**Extract to read:**

╔══

# Paph leucochilum alba 'Hoth'



## paphioland (Aug 11, 2009)




----------



## Bob in Albany N.Y. (Aug 11, 2009)

I love that one. Not only good shape but you also have a second bud behind it. Good growing.


----------



## Barbara (Aug 11, 2009)

It is lovely. I have the regular leucochilum and the leaves are so attractive. What is the foliage like on this one?


----------



## Ernie (Aug 11, 2009)

Named after one of my favorite planets.  Hmm, should we cross it with my Paph Ton-Ton? 

-Ernie


----------



## paphreek (Aug 11, 2009)

Very nice.:clap:


----------



## paphjoint (Aug 12, 2009)

Wonderful !


----------



## JeanLux (Aug 12, 2009)

great white beauty!!!! Jean


----------



## e-spice (Aug 12, 2009)

Sensational.

e-spice


----------



## labskaus (Aug 12, 2009)

exceptional flower, I like it a lot! What's the size? Is that staminode plain white too?


----------



## KyushuCalanthe (Aug 12, 2009)

Wow...:drool:


----------



## SlipperKing (Aug 12, 2009)

Turn Off The Lights! Man, that is White! Super nice line breeding here. How many did you have to bloom before you got this beauty?

╚══

(Saved entries)

╔══

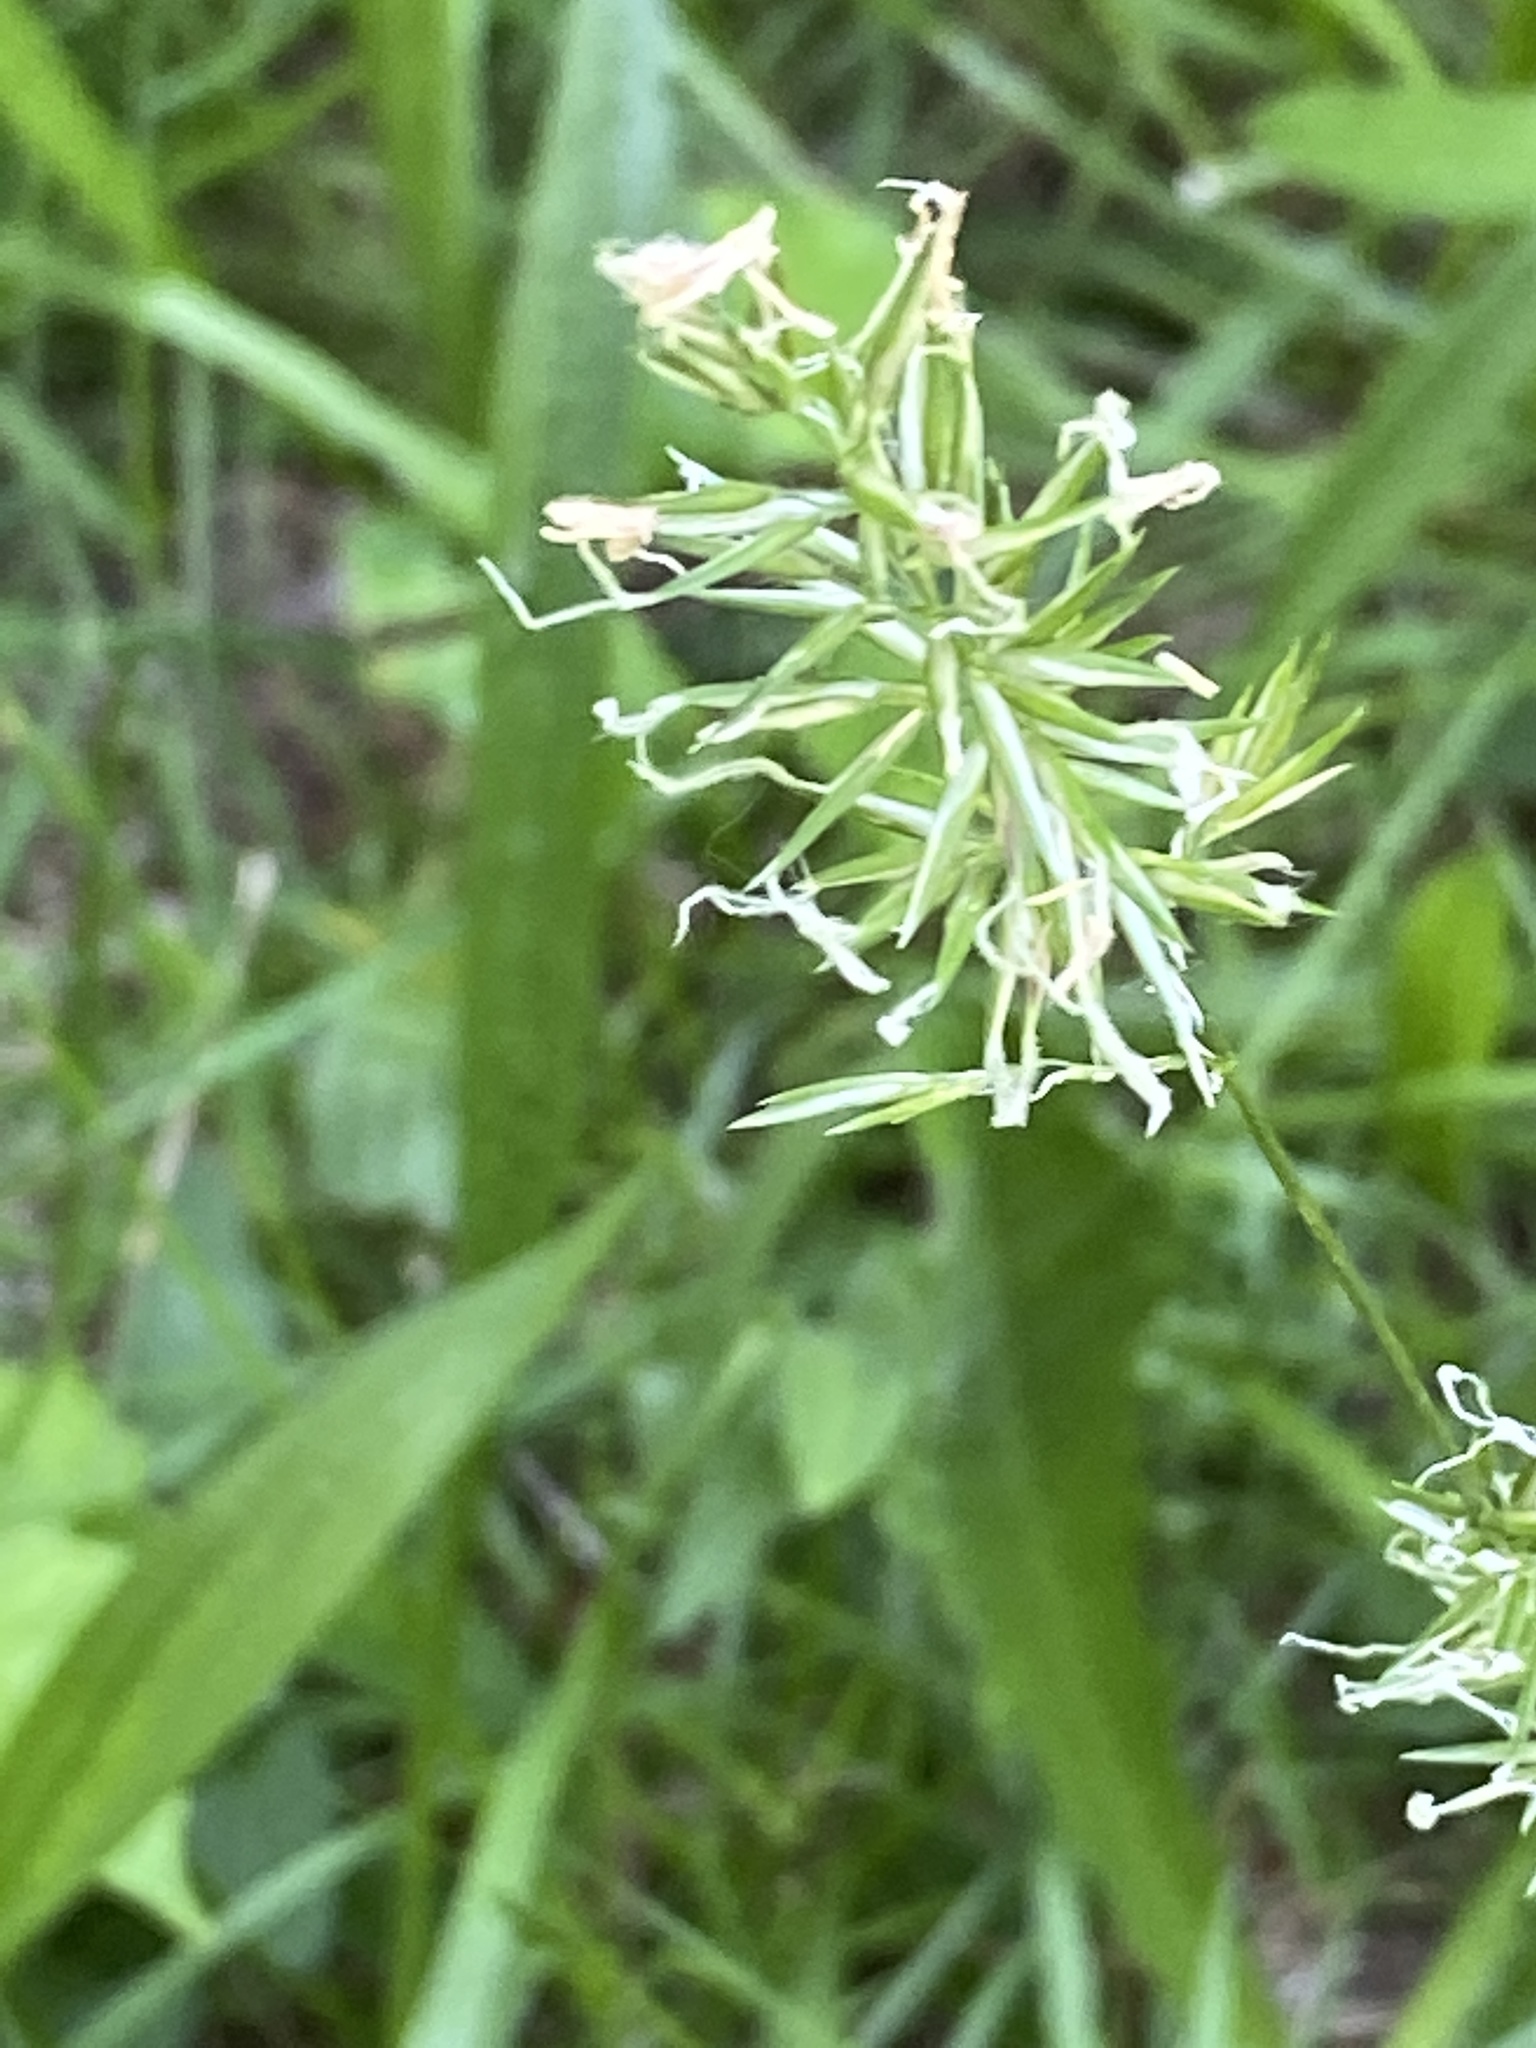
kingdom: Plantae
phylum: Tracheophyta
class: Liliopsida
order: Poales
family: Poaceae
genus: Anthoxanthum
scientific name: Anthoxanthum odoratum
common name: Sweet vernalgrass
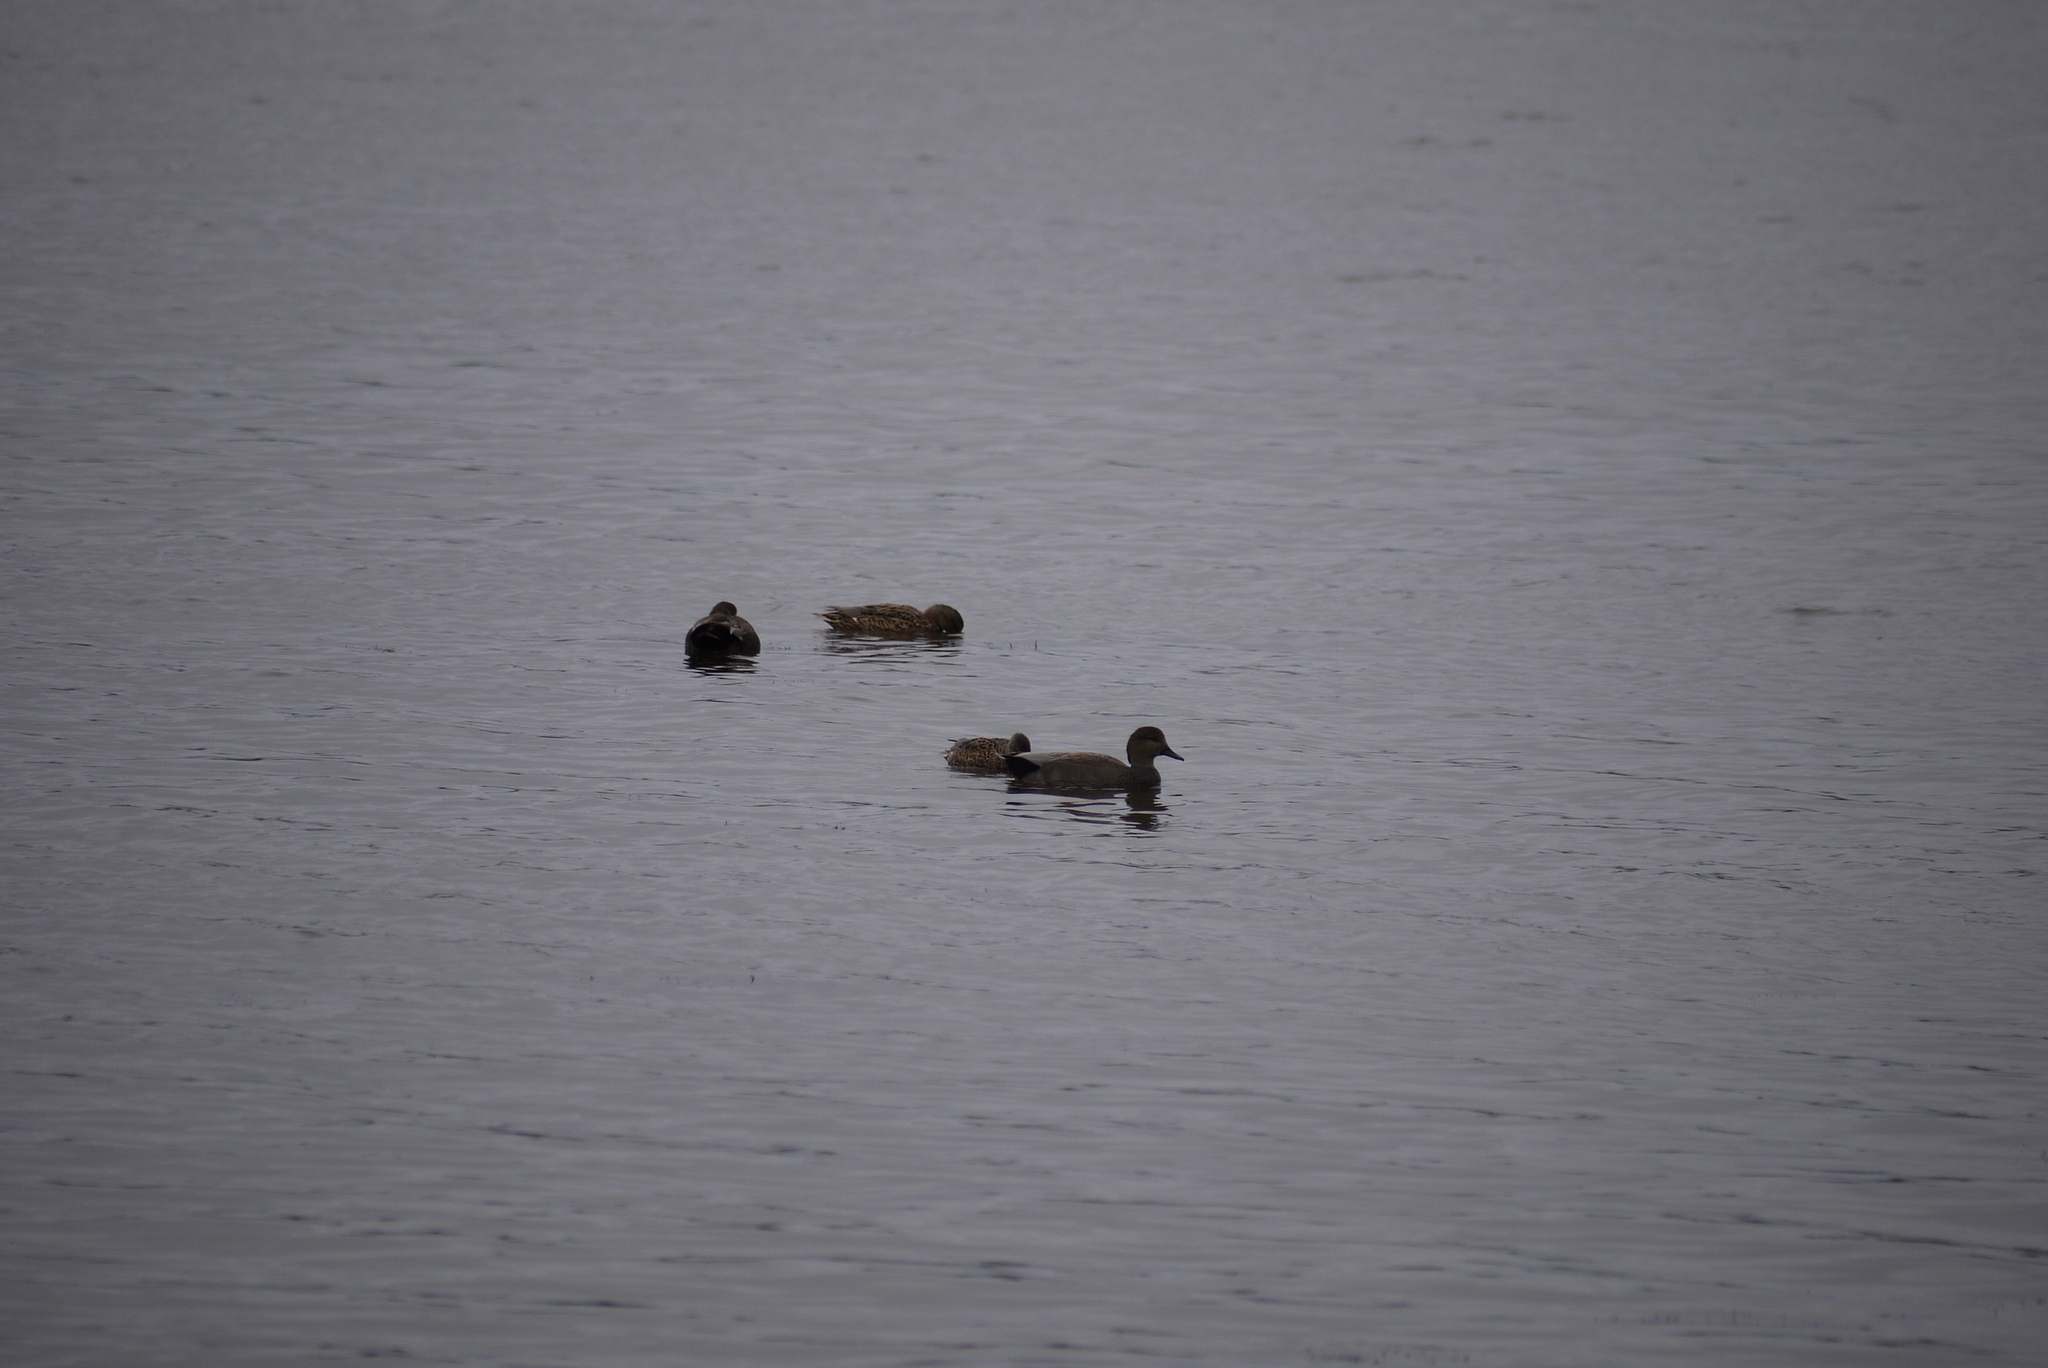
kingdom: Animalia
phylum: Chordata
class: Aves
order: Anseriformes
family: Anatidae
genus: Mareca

╚══

**Complete the following:**
1. Decide whether each statement agrees with the orchid thread, answering yes or no and quoting the words of the thread that settle it: (a) Bob in Albany N.Y. says the plant has a second bud behind the flower. (b) Barbara says she has never grown the regular leucochilum. (c) labskaus asks about the size of the flower.
2. Write the next part of the orchid thread, picking up after its final post.

**The answers:**
1.
(a) Yes: "you also have a second bud behind it"
(b) No: "I have the regular leucochilum"
(c) Yes: "What's the size?"

2.
----------



## Elena (Aug 12, 2009)

Stunning! :smitten:


----------



## Paul (Aug 12, 2009)

that's gorgeous!!!


----------



## Drorchid (Aug 12, 2009)

Excellent Shape!

Question: When you are dealing with album leuchochilum's how do you know it is an album leuchochilum versus an album godefroyae? When you are dealing with the colored forms you can tell them apart as leuchochilum has a white pouch and godefroyae has spots on the pouch. When both of these are albums you cannot use this distinction.

Robert


----------



## paphioland (Aug 12, 2009)

Drorchid said:


> Excellent Shape!
> 
> Question: When you are dealing with album leuchochilum's how do you know it is an album leuchochilum versus an album godefroyae? When you are dealing with the colored forms you can tell them apart as leuchochilum has a white pouch and godefroyae has spots on the pouch. When both of these are albums you cannot use this distinction.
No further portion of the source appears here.